Given the substantial investments in email security infrastructure over the past few decades, the current state of email security is surprisingly dismal.
An estimated 22.9 phishing attacks are launched every minute of the day, many of which result in a data breach. That data breach costs an average $8.19 million per incident in the United States5, not to mention the long-term damage to brand reputation and regulatory fines.
Executive spoofing has become commonplace because the core email architecture allows end users (instead of the network) to specify the sending identity. Currently, only around 13% of the Fortune 500 have fully protected their corporate domains5, leading not only to fake messages from the C-suite, but similar attacks including brand impersonation, partner invoice scams, and employee payroll scams.
Even with domains protected, workers can be attacked through techniques such as display name deception and look-alike domains. Email-based scams utilizing these techniques can lead to email account takeover (ATO), which allows cybercriminals to pose as the individual to divert money, steal information, and perform other malicious activities. Making matters worse, new single sign-on (SSO) capabilities can exacerbate the incident, leaving sensitive documents, confidential information, and collaboration tools exposed to unauthorized access.

MATERIAL PROVIDED:
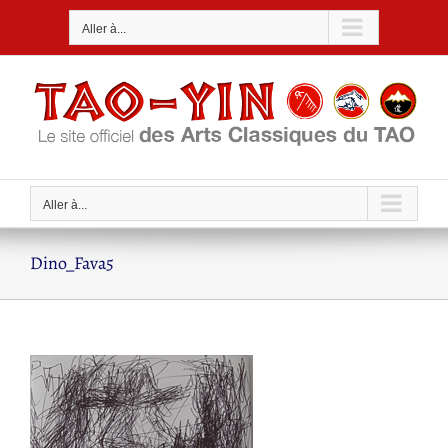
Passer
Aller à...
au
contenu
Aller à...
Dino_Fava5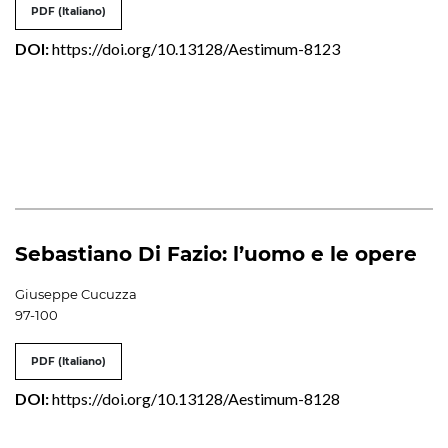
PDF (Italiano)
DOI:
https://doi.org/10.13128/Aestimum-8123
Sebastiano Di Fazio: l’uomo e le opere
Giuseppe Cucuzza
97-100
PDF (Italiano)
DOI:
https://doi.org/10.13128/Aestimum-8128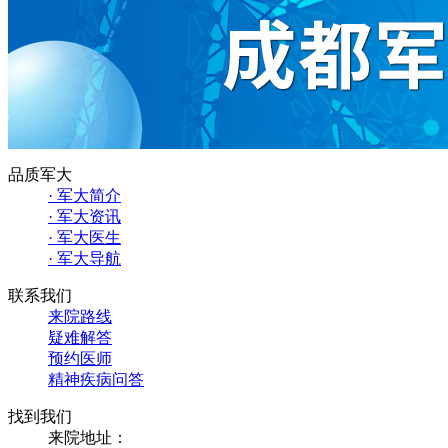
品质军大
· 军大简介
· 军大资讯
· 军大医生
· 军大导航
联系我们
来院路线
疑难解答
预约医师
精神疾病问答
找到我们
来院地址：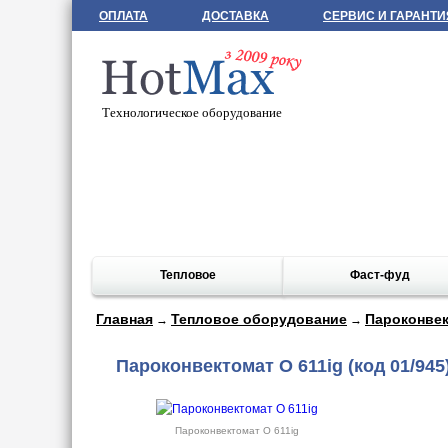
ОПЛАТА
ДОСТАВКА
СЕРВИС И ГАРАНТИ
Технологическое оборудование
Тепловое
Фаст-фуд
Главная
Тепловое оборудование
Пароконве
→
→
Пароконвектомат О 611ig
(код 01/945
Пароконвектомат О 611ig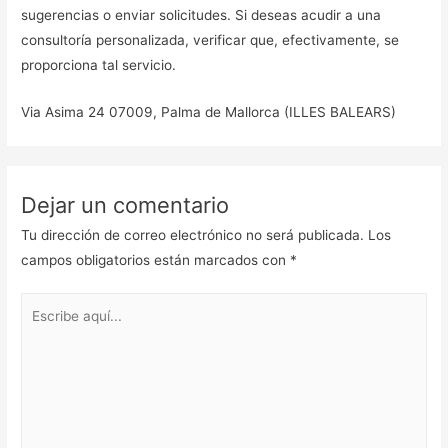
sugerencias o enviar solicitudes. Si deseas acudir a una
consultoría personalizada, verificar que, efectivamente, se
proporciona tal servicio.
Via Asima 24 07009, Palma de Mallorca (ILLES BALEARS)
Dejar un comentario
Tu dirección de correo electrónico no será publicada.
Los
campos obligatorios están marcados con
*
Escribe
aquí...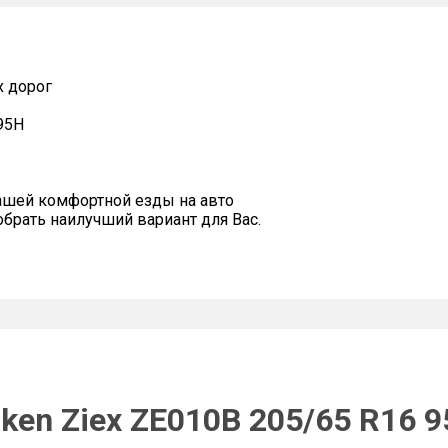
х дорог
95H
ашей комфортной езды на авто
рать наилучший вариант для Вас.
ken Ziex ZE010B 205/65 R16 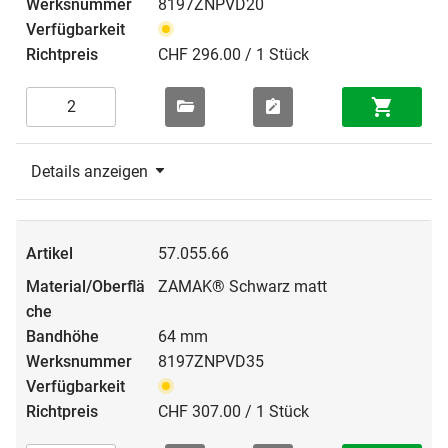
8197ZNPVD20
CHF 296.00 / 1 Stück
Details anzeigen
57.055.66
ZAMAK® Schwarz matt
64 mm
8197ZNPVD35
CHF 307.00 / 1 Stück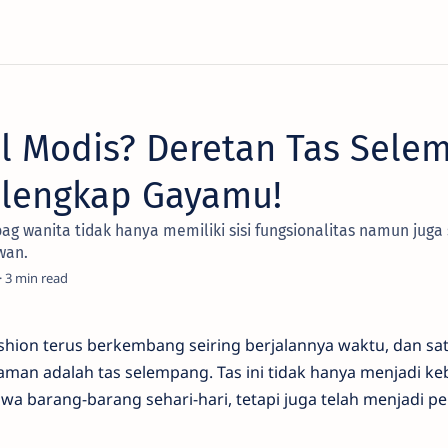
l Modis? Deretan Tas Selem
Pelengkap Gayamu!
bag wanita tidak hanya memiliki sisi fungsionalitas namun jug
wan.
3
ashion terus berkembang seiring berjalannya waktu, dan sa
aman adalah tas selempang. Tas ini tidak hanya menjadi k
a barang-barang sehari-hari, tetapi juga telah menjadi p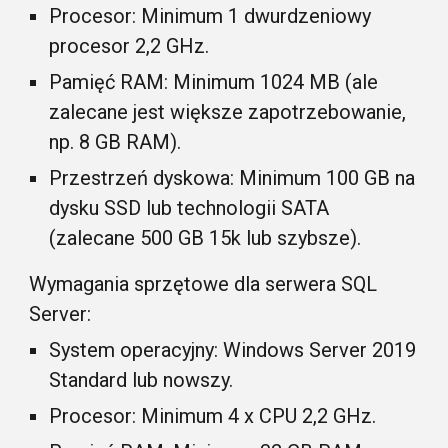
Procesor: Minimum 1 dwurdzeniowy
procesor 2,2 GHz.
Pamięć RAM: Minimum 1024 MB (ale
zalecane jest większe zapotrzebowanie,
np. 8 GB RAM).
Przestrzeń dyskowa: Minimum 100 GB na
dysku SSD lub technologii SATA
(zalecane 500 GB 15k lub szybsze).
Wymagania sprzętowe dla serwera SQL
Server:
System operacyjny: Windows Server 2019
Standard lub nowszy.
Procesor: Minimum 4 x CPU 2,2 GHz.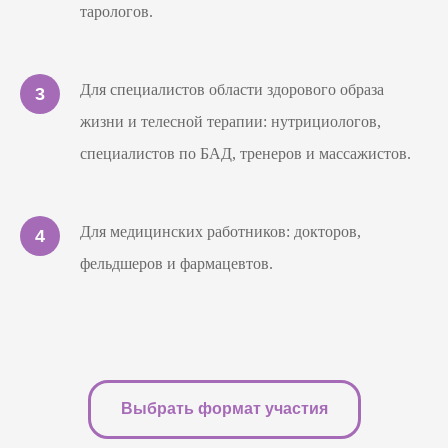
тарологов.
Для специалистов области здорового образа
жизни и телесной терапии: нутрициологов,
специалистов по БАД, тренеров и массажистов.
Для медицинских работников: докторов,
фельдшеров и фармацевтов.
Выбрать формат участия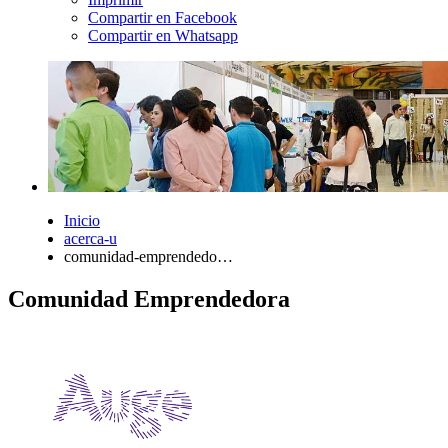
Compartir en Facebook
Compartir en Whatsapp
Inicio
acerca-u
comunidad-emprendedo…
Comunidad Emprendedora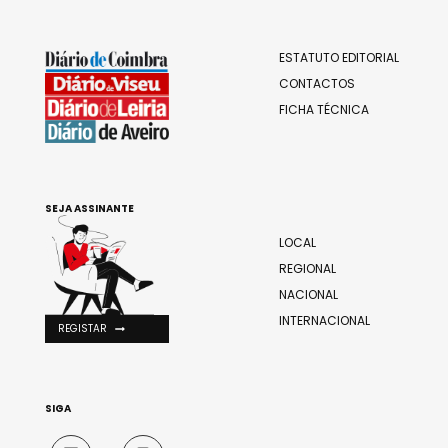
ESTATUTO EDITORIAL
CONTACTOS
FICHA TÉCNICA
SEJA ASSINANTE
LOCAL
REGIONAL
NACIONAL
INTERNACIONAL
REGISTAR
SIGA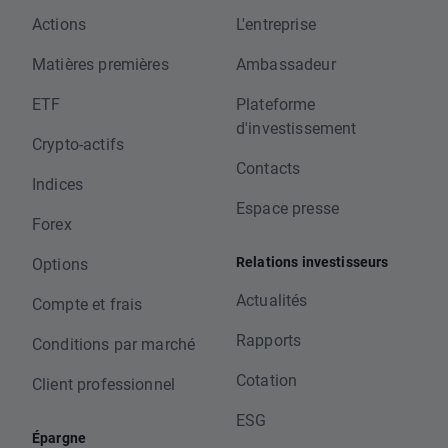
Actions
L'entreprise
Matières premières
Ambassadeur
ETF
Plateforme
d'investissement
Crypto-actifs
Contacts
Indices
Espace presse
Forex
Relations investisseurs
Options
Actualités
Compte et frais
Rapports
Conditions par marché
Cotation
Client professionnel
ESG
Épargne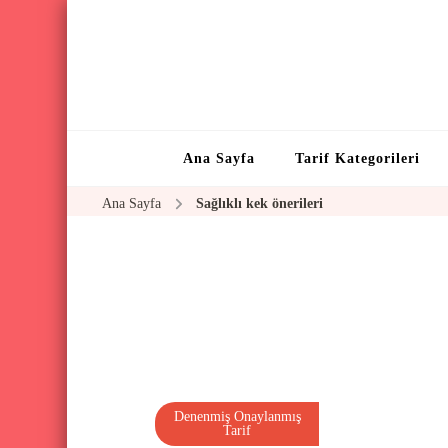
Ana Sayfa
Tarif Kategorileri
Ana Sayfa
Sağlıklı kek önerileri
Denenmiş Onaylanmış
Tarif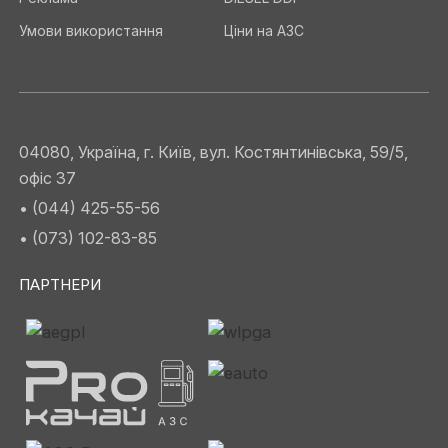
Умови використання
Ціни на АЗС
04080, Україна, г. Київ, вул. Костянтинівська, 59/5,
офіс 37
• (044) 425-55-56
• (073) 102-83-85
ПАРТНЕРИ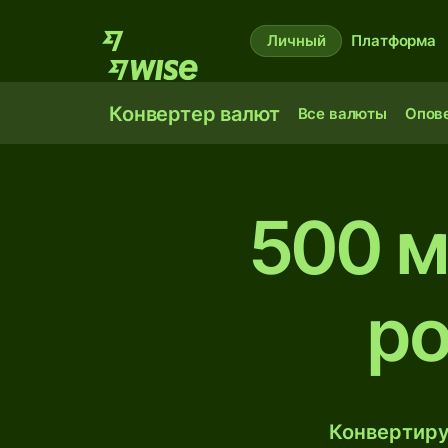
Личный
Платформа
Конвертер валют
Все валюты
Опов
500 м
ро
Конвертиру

EXERCISE SET:
1) Write out the passage on email security from "Given the substantial" to "is surprisingly dismal.".
2) Pick up the passage on email security after its last sentence and carry it forward.

TASK-BY-TASK ANSWERS:
1)
Given the substantial investments in email security infrastructure over the past few decades, the current state of email security is surprisingly dismal.

2)
ATO-based attacks are especially dangerous because they are notoriously difficult to detect and serve as a gateway to lateral movement as threat actors glean important context to compromise additional accounts, escalate their privileges, and gain access to other systems, all of which can result in a data breach across the extended enterprise. We explore a particularly virulent attack modality called vendor email compromise (VEC) in our Silent Starling threat dossier.
Malware, virus, and Trojan attacks are still commonplace, but with effective defenses having moved into Microsoft Office 365, attacks have shifted from targeting network and infrastructure to targeting core human emotions of fear, curiosity, and anxiety. These social engineering attacks come without a recognizable payload, so they typically bypass the SEG with plain-text emails that do not utilize the traditional techniques of malicious URLs and attachments.
For its part, the SEG checks incoming email only on receipt and generally does not re-check the inbox for latent threats that evaded detection or that weaponized post-delivery. The legacy protection also only protects against external attacks as email flows into the organization, completely ignoring the email flowing across the organization.